De que falamos quando falamos de Steve Jobs? Como reconhecer (e compreender) os efeitos da revolução informática (e emocional) que ele liderou? – este texto foi publicado no Diário de Notícias (9 Outubro), com o título 'O legado paradoxal de Steve Jobs'.
Há qualquer coisa de patético no coro de admiração beata que se colou à notícia da morte de Steve Jobs. E não se trata, entenda-se, de banalizar a importância do seu legado tecnológico ou a contundência do seu génio visionário. Trata-se, isso sim, de observar como os media vivem dominados pela mais primitiva crença “sociológica”: os meandros das técnicas seriam uma espécie de paraíso dos artesãos mais obsessivos (geeks), desligados de todas as formas de percepção do mundo.
Lembremos o óbvio: Steve Jobs foi um protagonista de um complexo processo de alteração dos paradigmas cognitivos, tanto mais perturbante quanto ainda o estamos a viver, sendo impossível contemplá-lo a partir de um qualquer “exterior”. Assim, desde os primeiros iMac aos recentes iPad, não podemos reduzir a sensualidade que se reconhece aos diversos objectos fabricados pela Apple ao mero talento dos seus designers. Para além dessa sensualidade (e, sobretudo, através dela), estamos a viver uma profunda alteração dos nossos métodos de conhecimento, dos limites que atribuímos àquilo que chamamos “realidade” e, last but not least, do regime de prazer cada vez mais associado a todos os impulsos individuais de consumo.
Nesta perspectiva, com as suas centenas (ou milhares) de músicas incorporadas, o iPod (lançado há quase dez anos, a 10 de Novembro de 2001) emerge como símbolo de uma nova civilização, ou melhor, de uma nova relação entre indivíduo e valores civilizacionais. A sua performance está muito para além da “privatização” da escuta musical, tendo afinal muito pouco a ver com a clássica utilização de auscultadores: em boa verdade, o iPod pressupõe (ou induz) um corte simbólico com a realidade circundante, agora reduzida a cenário “virtual” de uma experiência exclusivamente interior.

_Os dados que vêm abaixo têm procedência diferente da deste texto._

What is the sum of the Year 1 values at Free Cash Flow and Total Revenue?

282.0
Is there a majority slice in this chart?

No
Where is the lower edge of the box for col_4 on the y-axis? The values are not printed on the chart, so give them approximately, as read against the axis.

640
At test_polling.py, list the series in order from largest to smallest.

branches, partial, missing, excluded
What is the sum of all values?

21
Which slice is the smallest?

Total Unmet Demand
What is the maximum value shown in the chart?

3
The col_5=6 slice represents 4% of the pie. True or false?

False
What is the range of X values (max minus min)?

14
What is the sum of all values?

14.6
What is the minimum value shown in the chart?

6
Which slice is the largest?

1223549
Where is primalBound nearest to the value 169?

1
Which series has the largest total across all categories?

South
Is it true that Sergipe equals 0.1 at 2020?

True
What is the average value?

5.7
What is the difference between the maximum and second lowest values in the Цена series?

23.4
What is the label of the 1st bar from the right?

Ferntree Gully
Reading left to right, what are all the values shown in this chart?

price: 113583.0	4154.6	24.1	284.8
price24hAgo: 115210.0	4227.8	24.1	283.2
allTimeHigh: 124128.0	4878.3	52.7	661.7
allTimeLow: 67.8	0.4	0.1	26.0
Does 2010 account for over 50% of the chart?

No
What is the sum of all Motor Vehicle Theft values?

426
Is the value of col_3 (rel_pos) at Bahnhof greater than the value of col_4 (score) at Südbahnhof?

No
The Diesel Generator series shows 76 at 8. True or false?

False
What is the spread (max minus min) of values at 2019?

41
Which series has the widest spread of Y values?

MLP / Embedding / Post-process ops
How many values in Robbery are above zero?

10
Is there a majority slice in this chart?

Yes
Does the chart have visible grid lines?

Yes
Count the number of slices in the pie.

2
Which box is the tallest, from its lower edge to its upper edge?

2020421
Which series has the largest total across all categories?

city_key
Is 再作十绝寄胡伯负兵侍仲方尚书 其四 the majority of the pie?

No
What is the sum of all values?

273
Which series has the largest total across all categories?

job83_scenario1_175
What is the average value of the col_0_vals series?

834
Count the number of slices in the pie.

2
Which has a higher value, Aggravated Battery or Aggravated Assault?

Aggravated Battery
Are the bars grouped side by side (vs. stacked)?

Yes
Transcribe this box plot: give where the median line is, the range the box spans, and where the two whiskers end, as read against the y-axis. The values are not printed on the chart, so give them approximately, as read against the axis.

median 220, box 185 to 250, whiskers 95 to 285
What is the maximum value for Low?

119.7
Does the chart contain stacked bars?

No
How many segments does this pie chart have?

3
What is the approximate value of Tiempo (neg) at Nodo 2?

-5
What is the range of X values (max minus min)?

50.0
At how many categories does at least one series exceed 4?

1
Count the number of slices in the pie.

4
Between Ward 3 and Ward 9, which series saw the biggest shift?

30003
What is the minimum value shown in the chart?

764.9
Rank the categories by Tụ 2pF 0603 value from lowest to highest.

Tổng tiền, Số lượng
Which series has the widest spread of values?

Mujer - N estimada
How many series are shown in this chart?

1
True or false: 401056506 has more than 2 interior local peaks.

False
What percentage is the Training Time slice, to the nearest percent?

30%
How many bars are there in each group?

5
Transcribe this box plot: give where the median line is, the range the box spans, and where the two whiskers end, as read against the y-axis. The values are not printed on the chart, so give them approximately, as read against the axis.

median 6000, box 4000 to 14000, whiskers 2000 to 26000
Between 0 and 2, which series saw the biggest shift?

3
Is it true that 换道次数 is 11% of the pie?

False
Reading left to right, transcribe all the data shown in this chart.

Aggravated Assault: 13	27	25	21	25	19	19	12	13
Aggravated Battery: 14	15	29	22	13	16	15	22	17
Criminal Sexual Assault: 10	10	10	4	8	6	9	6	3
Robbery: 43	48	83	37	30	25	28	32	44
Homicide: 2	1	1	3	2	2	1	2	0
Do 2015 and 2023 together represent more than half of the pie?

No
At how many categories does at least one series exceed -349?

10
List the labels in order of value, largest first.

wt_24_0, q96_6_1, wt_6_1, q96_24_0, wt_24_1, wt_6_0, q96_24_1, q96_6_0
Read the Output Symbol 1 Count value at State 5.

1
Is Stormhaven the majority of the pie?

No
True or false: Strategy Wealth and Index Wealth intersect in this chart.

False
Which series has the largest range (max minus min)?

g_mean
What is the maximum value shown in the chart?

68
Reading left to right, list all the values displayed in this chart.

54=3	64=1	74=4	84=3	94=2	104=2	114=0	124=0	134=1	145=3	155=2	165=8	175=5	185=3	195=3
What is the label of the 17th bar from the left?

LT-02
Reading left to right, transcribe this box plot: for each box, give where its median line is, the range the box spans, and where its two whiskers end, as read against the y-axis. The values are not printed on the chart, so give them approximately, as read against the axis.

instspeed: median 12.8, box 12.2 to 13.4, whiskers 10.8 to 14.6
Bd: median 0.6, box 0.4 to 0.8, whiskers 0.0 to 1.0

Não deixa de ser irónico (e, de algum modo, revelador) que os estúdios Pixar, adquiridos por Steve Jobs em 1986, tenham desencadeado a sua revolução na animação cinematográfica a partir de um filme como Toy Story (1995). De acordo com a apreciação mais corrente, a sua história teria como motor o facto de os brinquedos viverem “escondidos” dos seres humanos, não revelando a vida interior da sua comunidade. O certo é que há em Toy Story um dispositivo paradoxal: na impossibilidade de nos identificarmos com os humanos (que, de facto, não vêem nada do que está a acontecer e funcionam como meros figurantes), é nos brinquedos que encontramos as ansiedades e emoções em que nos podemos projectar. E que vivem eles? Um drama tão visceral quanto contemporâneo. A saber: a ameaça de decomposição da sua realidade tradicional e familiar. A personagem de Buzz Lightyear é mesmo um brinquedo/astronauta que tem de superar o trauma de descobrir que não é um astronauta, mas apenas um... brinquedo. São bizarras histórias de solidão que, certamente não por acaso, partilhamos com tanto carinho.